Records from a data source
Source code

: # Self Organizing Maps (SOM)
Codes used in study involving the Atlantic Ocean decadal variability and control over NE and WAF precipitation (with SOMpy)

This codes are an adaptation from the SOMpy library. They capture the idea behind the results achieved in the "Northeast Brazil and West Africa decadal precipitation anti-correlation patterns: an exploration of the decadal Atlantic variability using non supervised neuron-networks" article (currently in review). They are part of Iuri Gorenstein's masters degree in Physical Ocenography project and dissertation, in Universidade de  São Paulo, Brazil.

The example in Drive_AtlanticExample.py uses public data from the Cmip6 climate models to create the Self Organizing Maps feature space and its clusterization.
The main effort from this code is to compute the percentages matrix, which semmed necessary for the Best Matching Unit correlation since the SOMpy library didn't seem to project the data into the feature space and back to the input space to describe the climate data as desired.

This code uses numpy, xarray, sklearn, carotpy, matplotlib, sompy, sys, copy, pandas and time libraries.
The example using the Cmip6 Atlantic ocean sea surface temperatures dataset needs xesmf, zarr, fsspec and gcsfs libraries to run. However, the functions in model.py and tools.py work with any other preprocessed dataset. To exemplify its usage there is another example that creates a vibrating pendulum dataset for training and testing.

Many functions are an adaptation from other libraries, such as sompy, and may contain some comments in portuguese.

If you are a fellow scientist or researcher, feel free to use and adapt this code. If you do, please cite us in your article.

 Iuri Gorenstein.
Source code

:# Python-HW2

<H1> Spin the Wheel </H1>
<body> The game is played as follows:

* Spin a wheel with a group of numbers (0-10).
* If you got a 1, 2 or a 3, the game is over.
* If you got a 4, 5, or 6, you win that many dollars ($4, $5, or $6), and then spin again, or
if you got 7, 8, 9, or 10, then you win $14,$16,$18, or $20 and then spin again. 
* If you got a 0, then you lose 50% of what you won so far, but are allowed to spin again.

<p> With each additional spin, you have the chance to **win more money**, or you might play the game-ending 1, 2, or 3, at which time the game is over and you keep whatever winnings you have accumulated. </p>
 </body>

> WHAT IS REQUIRED
Reproduce the lines exactly as they appear, beginning at the start of the records and stopping after the line that contains "Codes used in".

> EXERCISE ANSWER
Source code

: # Self Organizing Maps (SOM)
Codes used in study involving the Atlantic Ocean decadal variability and control over NE and WAF precipitation (with SOMpy)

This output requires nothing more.